I have a PHP script that scrapes the web and inserts the scraped data into a database using PhantomJS.
Currently, on a resource timeout in PhantomJS I cancel the whole request of the page and request the whole page again through PHP.
Here is my code:

page.settings.resourceTimeout = 5000; // 5 seconds
page.onResourceTimeout = function(e) {
  console.log(e.errorCode);   // it'll probably be 408 
  console.log(e.errorString); // it'll probably be 'Network timeout on resource'
  console.log(e.url);         // the url whose request timed out
  phantom.exit(1);
};

I want only to resend a request to the resource that timed out, and not request the whole page all over again. Is this possible?


Solution

  • You can resend the (GET) request, but this won't help you much, because the reason of the request is different.

    Resource requests happen automatically when for example a javascript file is referenced in a <script> tag.

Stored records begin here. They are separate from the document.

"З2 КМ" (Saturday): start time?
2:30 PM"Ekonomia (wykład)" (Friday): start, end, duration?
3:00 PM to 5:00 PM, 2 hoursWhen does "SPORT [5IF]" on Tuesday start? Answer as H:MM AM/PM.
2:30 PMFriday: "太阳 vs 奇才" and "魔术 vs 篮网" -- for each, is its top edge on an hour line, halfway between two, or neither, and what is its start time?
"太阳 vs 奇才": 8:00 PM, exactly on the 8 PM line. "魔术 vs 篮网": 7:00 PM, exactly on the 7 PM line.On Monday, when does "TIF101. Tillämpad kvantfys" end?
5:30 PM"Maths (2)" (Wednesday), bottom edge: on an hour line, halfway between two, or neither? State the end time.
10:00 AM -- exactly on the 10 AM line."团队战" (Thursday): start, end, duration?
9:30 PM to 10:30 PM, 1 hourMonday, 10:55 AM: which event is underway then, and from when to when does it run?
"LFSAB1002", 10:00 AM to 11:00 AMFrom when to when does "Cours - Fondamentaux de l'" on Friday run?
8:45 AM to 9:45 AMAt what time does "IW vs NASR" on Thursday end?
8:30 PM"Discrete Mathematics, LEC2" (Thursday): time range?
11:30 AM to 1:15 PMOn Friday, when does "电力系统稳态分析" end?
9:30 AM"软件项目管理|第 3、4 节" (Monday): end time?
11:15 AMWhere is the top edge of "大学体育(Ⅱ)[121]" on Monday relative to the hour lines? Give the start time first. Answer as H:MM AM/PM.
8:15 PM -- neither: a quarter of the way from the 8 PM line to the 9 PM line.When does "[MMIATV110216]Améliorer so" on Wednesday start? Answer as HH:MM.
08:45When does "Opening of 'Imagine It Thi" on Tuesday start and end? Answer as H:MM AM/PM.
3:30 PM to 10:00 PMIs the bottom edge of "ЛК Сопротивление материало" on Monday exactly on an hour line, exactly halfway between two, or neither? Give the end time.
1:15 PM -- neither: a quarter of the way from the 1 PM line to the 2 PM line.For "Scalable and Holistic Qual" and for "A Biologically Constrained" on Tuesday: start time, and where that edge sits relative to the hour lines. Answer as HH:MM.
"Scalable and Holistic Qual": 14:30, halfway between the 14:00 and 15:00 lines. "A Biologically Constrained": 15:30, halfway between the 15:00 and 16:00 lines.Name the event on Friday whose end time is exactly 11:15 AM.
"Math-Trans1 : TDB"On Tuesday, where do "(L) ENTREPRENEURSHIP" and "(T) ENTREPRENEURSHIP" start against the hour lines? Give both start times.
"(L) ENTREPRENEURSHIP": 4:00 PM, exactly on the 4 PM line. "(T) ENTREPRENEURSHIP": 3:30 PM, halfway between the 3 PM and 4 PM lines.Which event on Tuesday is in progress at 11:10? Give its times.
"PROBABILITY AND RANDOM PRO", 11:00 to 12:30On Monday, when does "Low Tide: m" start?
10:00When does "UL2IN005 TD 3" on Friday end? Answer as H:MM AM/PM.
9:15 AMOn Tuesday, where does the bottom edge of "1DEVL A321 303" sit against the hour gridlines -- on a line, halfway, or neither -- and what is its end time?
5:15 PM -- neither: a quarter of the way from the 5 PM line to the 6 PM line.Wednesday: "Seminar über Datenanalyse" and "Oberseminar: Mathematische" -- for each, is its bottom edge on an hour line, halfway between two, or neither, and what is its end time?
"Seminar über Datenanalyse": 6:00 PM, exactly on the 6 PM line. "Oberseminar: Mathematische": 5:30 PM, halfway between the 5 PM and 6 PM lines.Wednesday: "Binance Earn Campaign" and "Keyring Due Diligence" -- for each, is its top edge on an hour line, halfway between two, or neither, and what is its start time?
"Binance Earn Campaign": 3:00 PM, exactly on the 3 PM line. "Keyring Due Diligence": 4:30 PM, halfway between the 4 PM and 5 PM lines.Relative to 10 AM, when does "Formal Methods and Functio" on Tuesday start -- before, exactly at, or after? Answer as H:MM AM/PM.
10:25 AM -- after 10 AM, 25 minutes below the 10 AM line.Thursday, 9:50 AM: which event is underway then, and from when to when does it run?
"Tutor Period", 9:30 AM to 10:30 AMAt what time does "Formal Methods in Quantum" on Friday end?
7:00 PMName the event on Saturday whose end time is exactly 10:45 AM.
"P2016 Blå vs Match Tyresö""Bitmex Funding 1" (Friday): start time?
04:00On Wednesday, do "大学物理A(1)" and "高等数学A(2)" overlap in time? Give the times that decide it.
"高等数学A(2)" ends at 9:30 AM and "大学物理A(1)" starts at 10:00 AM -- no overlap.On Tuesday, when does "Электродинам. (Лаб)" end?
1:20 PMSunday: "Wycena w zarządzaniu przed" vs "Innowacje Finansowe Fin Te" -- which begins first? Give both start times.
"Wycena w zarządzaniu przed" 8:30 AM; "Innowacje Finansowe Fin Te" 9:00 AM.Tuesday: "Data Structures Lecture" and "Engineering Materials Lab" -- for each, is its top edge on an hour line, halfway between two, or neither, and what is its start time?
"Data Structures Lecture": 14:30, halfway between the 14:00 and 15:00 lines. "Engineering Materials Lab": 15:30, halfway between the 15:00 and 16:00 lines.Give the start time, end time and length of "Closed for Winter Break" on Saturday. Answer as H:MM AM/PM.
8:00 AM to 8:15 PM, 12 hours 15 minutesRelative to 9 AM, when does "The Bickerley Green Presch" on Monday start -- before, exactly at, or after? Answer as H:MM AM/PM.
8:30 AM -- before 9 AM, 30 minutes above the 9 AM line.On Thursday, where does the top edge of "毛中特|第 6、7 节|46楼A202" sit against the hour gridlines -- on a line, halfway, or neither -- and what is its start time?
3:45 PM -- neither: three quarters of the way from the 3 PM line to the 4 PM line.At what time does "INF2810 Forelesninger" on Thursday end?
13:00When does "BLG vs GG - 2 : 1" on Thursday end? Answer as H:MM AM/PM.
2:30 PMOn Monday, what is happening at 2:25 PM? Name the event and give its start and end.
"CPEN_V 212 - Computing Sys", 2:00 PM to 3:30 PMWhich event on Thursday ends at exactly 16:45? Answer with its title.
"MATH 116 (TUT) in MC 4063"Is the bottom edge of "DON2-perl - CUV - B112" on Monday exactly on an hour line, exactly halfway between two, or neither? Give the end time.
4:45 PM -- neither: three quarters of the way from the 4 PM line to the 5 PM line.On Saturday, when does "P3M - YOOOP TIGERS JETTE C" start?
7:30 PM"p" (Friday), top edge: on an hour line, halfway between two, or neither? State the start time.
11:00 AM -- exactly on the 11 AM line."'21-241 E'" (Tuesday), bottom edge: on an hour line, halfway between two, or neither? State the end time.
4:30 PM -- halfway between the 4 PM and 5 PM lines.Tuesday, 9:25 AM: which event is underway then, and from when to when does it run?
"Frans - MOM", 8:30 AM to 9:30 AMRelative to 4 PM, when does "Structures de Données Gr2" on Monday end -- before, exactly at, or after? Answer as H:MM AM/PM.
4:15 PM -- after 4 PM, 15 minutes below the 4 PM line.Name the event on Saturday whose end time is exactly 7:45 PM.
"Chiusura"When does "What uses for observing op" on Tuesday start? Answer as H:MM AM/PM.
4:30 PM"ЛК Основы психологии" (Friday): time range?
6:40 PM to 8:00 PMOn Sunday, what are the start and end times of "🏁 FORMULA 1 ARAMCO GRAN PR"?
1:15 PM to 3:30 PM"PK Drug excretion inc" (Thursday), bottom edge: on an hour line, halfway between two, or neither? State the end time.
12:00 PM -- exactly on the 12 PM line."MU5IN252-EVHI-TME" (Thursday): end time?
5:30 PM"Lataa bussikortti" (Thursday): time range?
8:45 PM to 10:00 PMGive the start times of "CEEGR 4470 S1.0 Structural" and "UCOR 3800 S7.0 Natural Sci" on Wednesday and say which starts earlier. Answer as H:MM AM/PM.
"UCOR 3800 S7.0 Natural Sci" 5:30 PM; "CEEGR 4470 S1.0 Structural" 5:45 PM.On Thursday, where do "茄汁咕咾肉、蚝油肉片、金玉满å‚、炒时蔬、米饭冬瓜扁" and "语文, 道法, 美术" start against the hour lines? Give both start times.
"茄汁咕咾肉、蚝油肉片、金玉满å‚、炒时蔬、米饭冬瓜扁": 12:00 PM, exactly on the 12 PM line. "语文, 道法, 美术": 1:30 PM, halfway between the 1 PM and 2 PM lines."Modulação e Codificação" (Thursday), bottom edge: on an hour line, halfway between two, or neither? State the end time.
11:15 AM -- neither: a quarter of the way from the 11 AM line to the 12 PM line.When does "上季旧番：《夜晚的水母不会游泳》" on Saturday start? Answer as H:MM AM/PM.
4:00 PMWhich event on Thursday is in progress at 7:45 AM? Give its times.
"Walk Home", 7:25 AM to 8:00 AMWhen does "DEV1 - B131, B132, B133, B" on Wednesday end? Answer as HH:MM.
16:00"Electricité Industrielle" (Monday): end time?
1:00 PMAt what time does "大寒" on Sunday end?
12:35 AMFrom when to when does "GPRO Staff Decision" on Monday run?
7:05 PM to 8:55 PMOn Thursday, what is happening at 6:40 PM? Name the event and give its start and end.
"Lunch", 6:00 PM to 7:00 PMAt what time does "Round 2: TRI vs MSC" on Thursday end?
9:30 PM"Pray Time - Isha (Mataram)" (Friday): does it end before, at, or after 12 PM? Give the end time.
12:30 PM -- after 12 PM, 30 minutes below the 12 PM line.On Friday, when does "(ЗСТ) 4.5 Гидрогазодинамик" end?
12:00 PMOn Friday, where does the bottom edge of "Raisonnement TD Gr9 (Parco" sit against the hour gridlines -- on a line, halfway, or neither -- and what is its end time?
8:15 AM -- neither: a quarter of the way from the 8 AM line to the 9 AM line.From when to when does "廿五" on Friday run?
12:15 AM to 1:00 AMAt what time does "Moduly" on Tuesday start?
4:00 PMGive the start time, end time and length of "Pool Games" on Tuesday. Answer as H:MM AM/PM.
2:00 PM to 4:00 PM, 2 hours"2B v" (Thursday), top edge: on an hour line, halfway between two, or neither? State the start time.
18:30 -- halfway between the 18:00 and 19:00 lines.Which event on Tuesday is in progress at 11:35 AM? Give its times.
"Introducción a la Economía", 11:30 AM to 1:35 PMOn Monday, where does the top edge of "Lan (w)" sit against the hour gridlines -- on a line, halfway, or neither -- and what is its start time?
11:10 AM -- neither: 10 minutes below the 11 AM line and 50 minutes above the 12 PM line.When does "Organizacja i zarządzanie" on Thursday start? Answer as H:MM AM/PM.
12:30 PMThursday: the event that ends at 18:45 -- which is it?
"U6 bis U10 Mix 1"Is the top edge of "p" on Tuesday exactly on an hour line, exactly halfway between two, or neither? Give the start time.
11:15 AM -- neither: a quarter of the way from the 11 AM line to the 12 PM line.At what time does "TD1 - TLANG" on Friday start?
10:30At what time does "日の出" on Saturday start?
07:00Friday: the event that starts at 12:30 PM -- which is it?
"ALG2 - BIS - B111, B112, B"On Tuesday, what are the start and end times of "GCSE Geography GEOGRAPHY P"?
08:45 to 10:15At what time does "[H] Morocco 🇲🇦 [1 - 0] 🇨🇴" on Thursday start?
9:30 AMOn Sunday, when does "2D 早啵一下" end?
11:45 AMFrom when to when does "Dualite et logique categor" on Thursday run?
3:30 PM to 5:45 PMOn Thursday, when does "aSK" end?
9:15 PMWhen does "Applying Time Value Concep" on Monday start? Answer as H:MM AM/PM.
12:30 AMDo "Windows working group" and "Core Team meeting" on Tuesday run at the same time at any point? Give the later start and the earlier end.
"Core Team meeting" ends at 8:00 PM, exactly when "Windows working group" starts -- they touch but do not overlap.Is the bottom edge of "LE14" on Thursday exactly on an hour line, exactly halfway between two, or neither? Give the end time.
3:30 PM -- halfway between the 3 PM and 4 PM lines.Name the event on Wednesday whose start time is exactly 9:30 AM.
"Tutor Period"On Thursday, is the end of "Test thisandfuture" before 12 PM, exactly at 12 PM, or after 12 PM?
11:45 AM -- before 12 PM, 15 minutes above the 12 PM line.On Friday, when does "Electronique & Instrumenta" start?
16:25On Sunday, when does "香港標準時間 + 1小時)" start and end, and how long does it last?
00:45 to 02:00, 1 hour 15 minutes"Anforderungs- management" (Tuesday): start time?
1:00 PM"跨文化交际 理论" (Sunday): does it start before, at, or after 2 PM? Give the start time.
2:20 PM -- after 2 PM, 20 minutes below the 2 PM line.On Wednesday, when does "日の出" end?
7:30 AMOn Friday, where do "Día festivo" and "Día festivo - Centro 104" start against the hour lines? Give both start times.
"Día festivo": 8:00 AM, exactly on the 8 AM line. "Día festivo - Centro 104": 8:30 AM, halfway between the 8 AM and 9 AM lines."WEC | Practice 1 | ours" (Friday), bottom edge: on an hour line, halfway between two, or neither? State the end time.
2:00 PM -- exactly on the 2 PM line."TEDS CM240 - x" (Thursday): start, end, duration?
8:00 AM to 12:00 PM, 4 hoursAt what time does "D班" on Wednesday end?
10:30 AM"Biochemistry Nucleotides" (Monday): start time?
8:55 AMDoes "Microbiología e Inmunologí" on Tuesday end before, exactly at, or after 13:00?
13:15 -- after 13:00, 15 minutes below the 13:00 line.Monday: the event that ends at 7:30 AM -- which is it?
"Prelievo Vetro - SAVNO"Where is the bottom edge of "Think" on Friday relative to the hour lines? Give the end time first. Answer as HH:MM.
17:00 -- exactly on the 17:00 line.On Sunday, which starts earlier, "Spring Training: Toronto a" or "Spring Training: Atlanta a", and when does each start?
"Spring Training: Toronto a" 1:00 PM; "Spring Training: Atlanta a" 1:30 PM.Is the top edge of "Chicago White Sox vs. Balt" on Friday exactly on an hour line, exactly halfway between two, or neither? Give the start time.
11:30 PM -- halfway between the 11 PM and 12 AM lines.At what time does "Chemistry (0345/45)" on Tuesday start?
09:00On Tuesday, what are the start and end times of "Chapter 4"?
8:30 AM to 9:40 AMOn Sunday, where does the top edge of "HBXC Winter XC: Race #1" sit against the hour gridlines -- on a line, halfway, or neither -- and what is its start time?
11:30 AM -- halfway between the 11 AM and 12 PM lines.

You can download it with PhantomJS through XHR, but it is likely that other scripts that depend on it, already tried to run and failed. You would have to re-run all of them again. This is really tedious.
    Other resources like CSS files or images are not that timing sensitive and can be re-downloaded. But when you do, you have to insert them to the correct place. Let's take a CSS file for example.

    1. You can detect that it was a CSS resource from the request headers or from the url,
    2. check the DOM that the resource is actually referenced,
    3. copy the DOM node with all its attributes (and innerHTML) to a new DOM node,
    4. remove the old one and insert the new one. Nothing has changed, but it should have prompted the browser to download the resource again. All of this has to be done in the page context in the page.evaluate callback.

    XHR requests are explicitly sent through the page. So every request has a finish/error callback. You can't access those callbacks from outside so, it will not work to rerun those requests, because the actions that happen after those requests won't be called.

    You may want to run PhantomJS with the --disk-cache=true option, so that it takes less time to run the page request again.